The problem is when it comes to the changing weather patterns, we have no way of actually conducting controlled experiments. After all, we know for instance in general, warm air rising from the warm ocean waters, with the spin of the earth will tend to rotate. A continued supply of warm water and air will feed the swirling, rotating winds, which will also suck up air and move from being tropical storms to full blown hurricanes.
But are we getting more hot water and air because of increased carbon dioxide and methane we’ve emitted into the atmosphere since the industrial revolution starting in the mid-18th century? Well we do know that increased carbon dioxide levels do increase the capacity of air to retain heat. But can we conclusively PROVE this experimentally? Not with the earth! And this is where the “Climate Change deniers” come in.
They insist the earth always had alternating periods of warming and cooling without the “help” of man. Think of all the “Ice Ages” we know occurred – the latest one where the Bering Straits between Asia and American froze over and our Indigenous Peoples decided to amble over! So, the deniers say, to heck with asking countries like the US to cut back on producing carbon dioxide through burning fossil fuels. It’s not about the fossil fuels – but that might mean a drop in their standard of living.
So what do we do as we observe these massive hurricanes that are hitting our Caribbean islands like never before. Do we dismiss them because “there’s nothing we can do” – pretty much like the Greek saying it’s the work of the Gods? Until the advent of Trump at the helm of the US, there was a growing consensus that the least we can do is reduce carbon dioxide emission. Can’t hurt, can it?
But Trump insists on provoking the Gods!!
When your Eyewitness read about it in the papers, the first thought that flashed into his head was: “Only in Guyana!” He’s talking about the latest cause of unrest in our prisons: the prisoners who’s been housed in Lusignan after their torching of the Camp Street jail – demanding steak for breakfast!! Can you believe this?
Being cramped for space, your Eyewitness can understand. He’s sympathetic about not getting meals on time. But demanding steak? Naaah!! Jeez, Even your Eyewitness can’t pull off a stunt like that on his Missus. And he brings home the bacon!! What the heck’s going on? And then, like an epiphany, it all became clear. Lusignan!!
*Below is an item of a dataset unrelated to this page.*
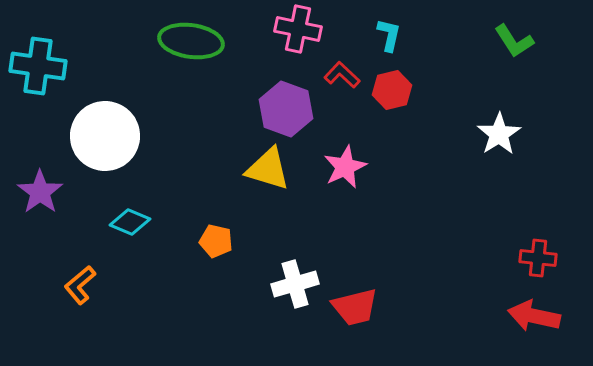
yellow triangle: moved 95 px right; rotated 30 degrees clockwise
Remember that cow those prisoners were allowed to slaughter and BBQ when the poor creature wandered into the yard they were kept in for a while? Obviously, they enjoyed that feast so much, they’ve become addicted to the taste of steak!
OK, Ramjattan, you fretted about the prisoners’ conditions.
Let them eat steak!!
…and disaster preparedness
Clearly, the Town Clerk’s been looking at the Big Screen TV he’s installed in his expansive office. He wants a disaster preparedness plan prepared in case one hits our not-so-fair City.
Ooops! Too late! He and his Gang of Four were already selected to run City Hall!!